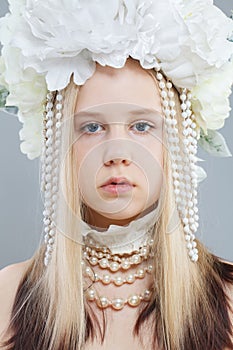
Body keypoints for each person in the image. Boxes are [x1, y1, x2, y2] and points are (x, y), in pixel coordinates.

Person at [0, 1, 233, 349]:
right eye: (92, 127)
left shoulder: (228, 298)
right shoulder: (8, 297)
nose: (118, 154)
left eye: (142, 126)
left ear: (175, 142)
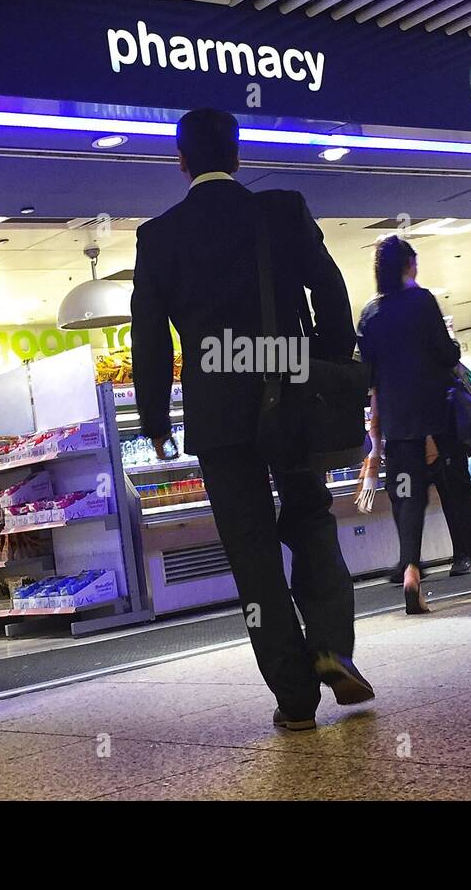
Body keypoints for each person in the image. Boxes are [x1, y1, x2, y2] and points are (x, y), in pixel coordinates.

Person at [131, 108, 373, 733]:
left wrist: (156, 414)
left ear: (180, 161)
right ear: (238, 156)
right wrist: (322, 360)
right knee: (312, 521)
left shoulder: (159, 236)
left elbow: (150, 336)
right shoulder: (283, 210)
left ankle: (294, 696)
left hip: (216, 413)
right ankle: (330, 647)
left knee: (252, 554)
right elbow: (330, 287)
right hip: (289, 394)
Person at [356, 236, 471, 615]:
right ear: (408, 265)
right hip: (437, 419)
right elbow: (446, 353)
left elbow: (368, 375)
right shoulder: (421, 301)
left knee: (408, 500)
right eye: (415, 262)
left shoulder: (370, 313)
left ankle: (411, 571)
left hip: (399, 425)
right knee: (458, 494)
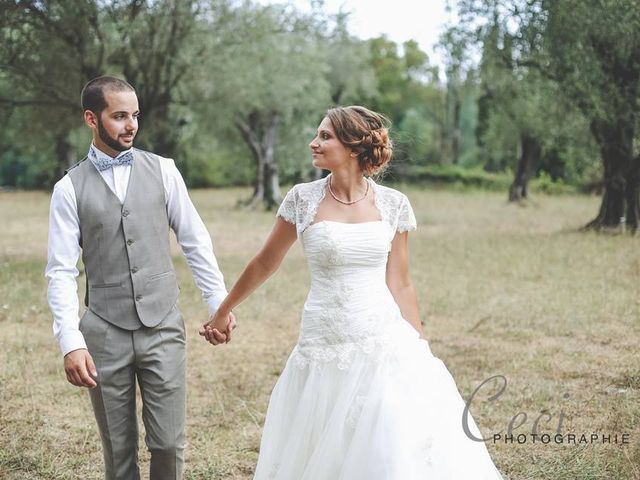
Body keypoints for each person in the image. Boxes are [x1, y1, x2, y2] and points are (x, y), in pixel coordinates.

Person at [200, 105, 503, 479]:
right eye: (317, 134)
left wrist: (418, 343)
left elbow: (401, 281)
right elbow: (265, 262)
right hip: (322, 341)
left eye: (325, 136)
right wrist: (222, 311)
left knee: (388, 442)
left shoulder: (393, 204)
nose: (314, 143)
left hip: (383, 339)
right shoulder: (302, 199)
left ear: (355, 147)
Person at [46, 75, 234, 480]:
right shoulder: (68, 189)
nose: (131, 125)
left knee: (168, 443)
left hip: (162, 323)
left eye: (135, 115)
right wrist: (70, 342)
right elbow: (60, 271)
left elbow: (195, 240)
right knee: (119, 450)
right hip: (103, 332)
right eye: (119, 116)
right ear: (91, 119)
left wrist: (218, 304)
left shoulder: (164, 171)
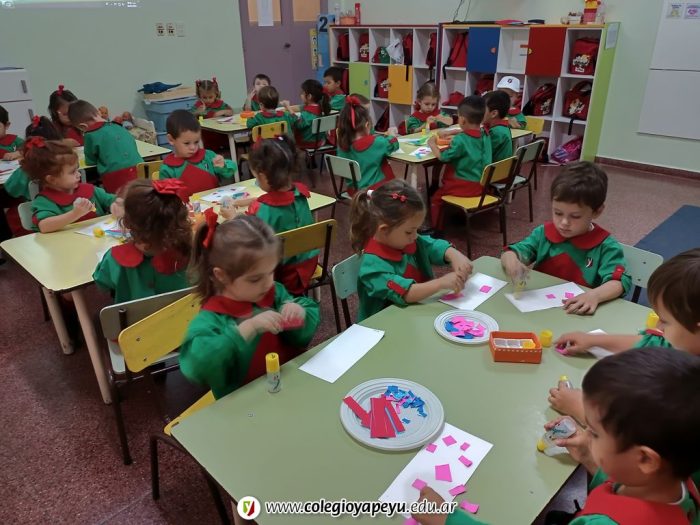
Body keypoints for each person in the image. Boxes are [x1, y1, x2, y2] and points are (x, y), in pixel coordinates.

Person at [180, 213, 320, 399]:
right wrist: (245, 330)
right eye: (255, 279)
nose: (268, 283)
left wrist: (298, 311)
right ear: (221, 276)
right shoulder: (212, 318)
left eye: (271, 272)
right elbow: (198, 367)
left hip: (287, 388)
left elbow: (303, 332)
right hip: (244, 404)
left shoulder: (273, 292)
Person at [501, 162, 631, 315]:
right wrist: (511, 260)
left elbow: (619, 282)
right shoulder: (543, 233)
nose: (564, 222)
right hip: (539, 311)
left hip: (577, 314)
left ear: (597, 212)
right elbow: (513, 252)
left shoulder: (606, 246)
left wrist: (594, 295)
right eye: (558, 213)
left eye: (575, 216)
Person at [351, 180, 472, 320]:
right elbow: (406, 293)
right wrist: (440, 283)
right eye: (409, 231)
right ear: (384, 230)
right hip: (383, 324)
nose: (415, 236)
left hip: (414, 312)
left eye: (417, 229)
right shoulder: (372, 268)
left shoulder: (402, 239)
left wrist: (454, 255)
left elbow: (431, 245)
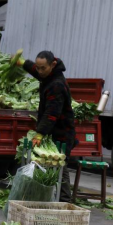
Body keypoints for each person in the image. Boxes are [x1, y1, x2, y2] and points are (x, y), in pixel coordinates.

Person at [17, 51, 77, 202]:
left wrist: (40, 133)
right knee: (49, 166)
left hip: (62, 133)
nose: (40, 71)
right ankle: (44, 198)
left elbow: (51, 113)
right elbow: (36, 71)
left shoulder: (56, 85)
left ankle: (64, 201)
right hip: (54, 131)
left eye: (43, 68)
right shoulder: (48, 75)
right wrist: (23, 63)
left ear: (53, 65)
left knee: (60, 166)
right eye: (38, 67)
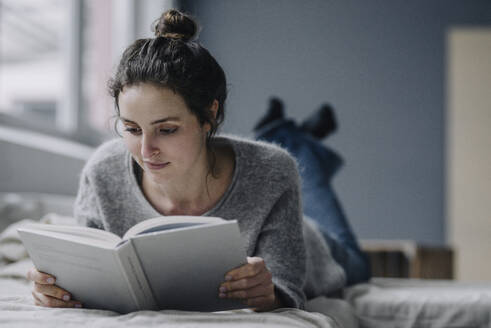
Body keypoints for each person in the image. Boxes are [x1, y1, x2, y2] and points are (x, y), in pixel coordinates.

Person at [26, 9, 368, 312]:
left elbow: (286, 287)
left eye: (168, 130)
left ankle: (295, 140)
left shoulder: (273, 171)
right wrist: (55, 288)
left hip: (320, 251)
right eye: (131, 128)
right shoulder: (103, 171)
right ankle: (288, 132)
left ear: (209, 115)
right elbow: (85, 274)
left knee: (357, 261)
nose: (146, 151)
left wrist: (269, 293)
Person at [253, 98, 371, 286]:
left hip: (299, 243)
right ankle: (293, 139)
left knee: (356, 263)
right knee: (358, 265)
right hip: (305, 245)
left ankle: (292, 139)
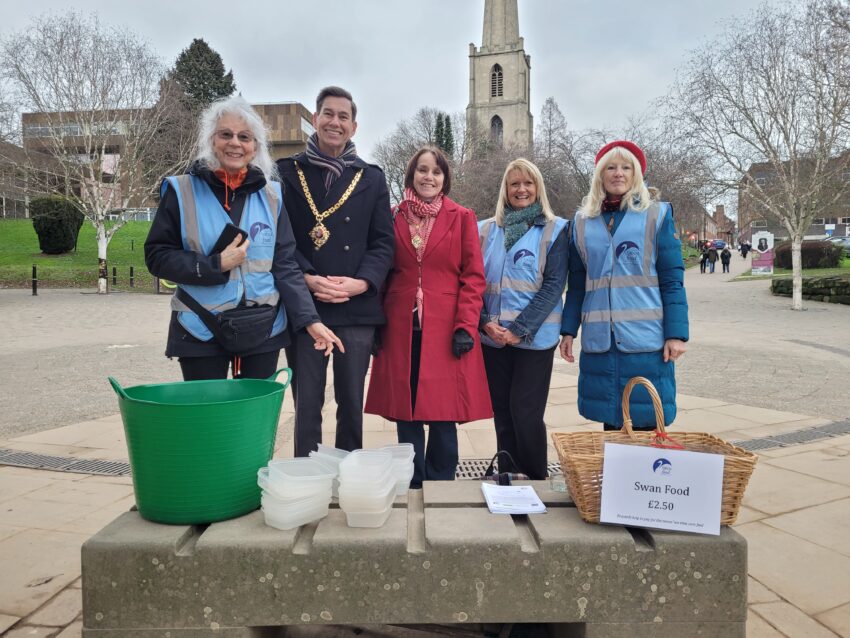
--*--
§ **AIM OF THE EXERCISE**
Could you set down the material above word for word while dropping its pictures?

§ **YOUR SOLUTION**
Body keypoints for each person in the image. Boxes are [x1, y1, x2, y2] and points are (x, y), in pixel coordinates.

Person at [0, 1, 233, 349]:
right eye: (92, 127)
left shoulder: (228, 298)
right shoulder: (8, 297)
nose: (118, 154)
left eye: (142, 126)
left ear: (175, 142)
Body keypoints for each person in the image. Boxes are [x1, y1, x2, y2] and points are (x, y), in pixel coordinates.

Person at [131, 108, 373, 733]:
left wrist: (156, 414)
left ear: (180, 161)
right ear: (238, 156)
right wrist: (322, 360)
right knee: (312, 521)
left shoulder: (159, 236)
left elbow: (150, 336)
right shoulder: (283, 210)
left ankle: (294, 696)
left hip: (216, 413)
right ankle: (330, 647)
left knee: (252, 554)
right elbow: (330, 287)
right hip: (289, 394)
Person at [356, 236, 471, 615]:
right ear: (408, 265)
right hip: (437, 419)
right elbow: (446, 353)
left elbow: (368, 375)
right shoulder: (421, 301)
left knee: (408, 500)
right eye: (415, 262)
left shoulder: (370, 313)
left ankle: (411, 571)
left hip: (399, 425)
right knee: (458, 494)
Body keypoints for each person in the image. Boxes are [x1, y1, x2, y2] and points are (x, y), in pixel coordinates.

Person at [200, 105, 503, 479]:
right eye: (317, 134)
left wrist: (418, 343)
left elbow: (401, 281)
right elbow: (265, 262)
right hip: (322, 341)
left eye: (325, 136)
right wrist: (222, 311)
left knee: (388, 442)
left shoulder: (393, 204)
nose: (314, 143)
left hip: (383, 339)
right shoulder: (302, 199)
left ear: (355, 147)
Person at [46, 75, 234, 480]:
right shoulder: (68, 189)
nose: (131, 125)
left knee: (168, 443)
left hip: (162, 323)
left eye: (135, 115)
right wrist: (70, 342)
right elbow: (60, 271)
left elbow: (195, 240)
right knee: (119, 450)
right hip: (103, 332)
right eye: (119, 116)
right ear: (91, 119)
left wrist: (218, 304)
left shoulder: (164, 171)
Body keypoints for each person in the image. Boxes are [x1, y1, x2, y2] and points are (x, y), in pixel coordinates.

Person at [180, 213, 320, 399]:
right wrist: (245, 330)
right eye: (255, 279)
nose: (268, 283)
left wrist: (298, 311)
right ear: (221, 276)
right shoulder: (212, 318)
left eye: (271, 272)
right elbow: (198, 367)
left hip: (287, 388)
left elbow: (303, 332)
right hip: (244, 404)
left shoulder: (273, 292)
Person at [501, 162, 631, 315]:
right wrist: (511, 260)
left elbow: (619, 282)
right shoulder: (543, 233)
nose: (564, 222)
right hip: (539, 311)
left hip: (577, 314)
left ear: (597, 212)
right elbow: (513, 252)
left shoulder: (606, 246)
left wrist: (594, 295)
right eye: (558, 213)
left eye: (575, 216)
Person at [351, 180, 472, 320]:
right elbow: (406, 293)
right wrist: (440, 283)
right eye: (409, 231)
right ear: (384, 230)
right hip: (383, 324)
nose: (415, 236)
left hip: (414, 312)
left eye: (417, 229)
right shoulder: (372, 268)
left shoulder: (402, 239)
left wrist: (454, 255)
left elbow: (431, 245)
Body keypoints for each person in the image. Boxes are [x1, y1, x2, y2] and points are (x, y), in pixel coordinates.

Person at [17, 51, 77, 202]:
left wrist: (40, 133)
right knee: (49, 166)
left hip: (62, 133)
nose: (40, 71)
right ankle: (44, 198)
left elbow: (51, 113)
right elbow: (36, 71)
left shoulder: (56, 85)
left ankle: (64, 201)
right hip: (54, 131)
left eye: (43, 68)
right shoulder: (48, 75)
right wrist: (23, 63)
left ear: (53, 65)
left knee: (60, 166)
right eye: (38, 67)
Body keypoints for each person in the image. Boxes are [x1, y1, x2, y2] and points are (x, y), in pixel coordinates.

Person at [26, 9, 368, 312]:
left elbow: (286, 287)
left eye: (168, 130)
left ankle: (295, 140)
left shoulder: (273, 171)
right wrist: (55, 288)
left hip: (320, 251)
right eye: (131, 128)
right shoulder: (103, 171)
right ankle: (288, 132)
left ear: (209, 115)
right elbow: (85, 274)
left knee: (357, 261)
nose: (146, 151)
left wrist: (269, 293)
Person at [253, 98, 371, 286]:
left hip: (299, 243)
right ankle: (293, 139)
left knee: (356, 263)
right knee: (358, 265)
right hip: (305, 245)
left ankle: (292, 139)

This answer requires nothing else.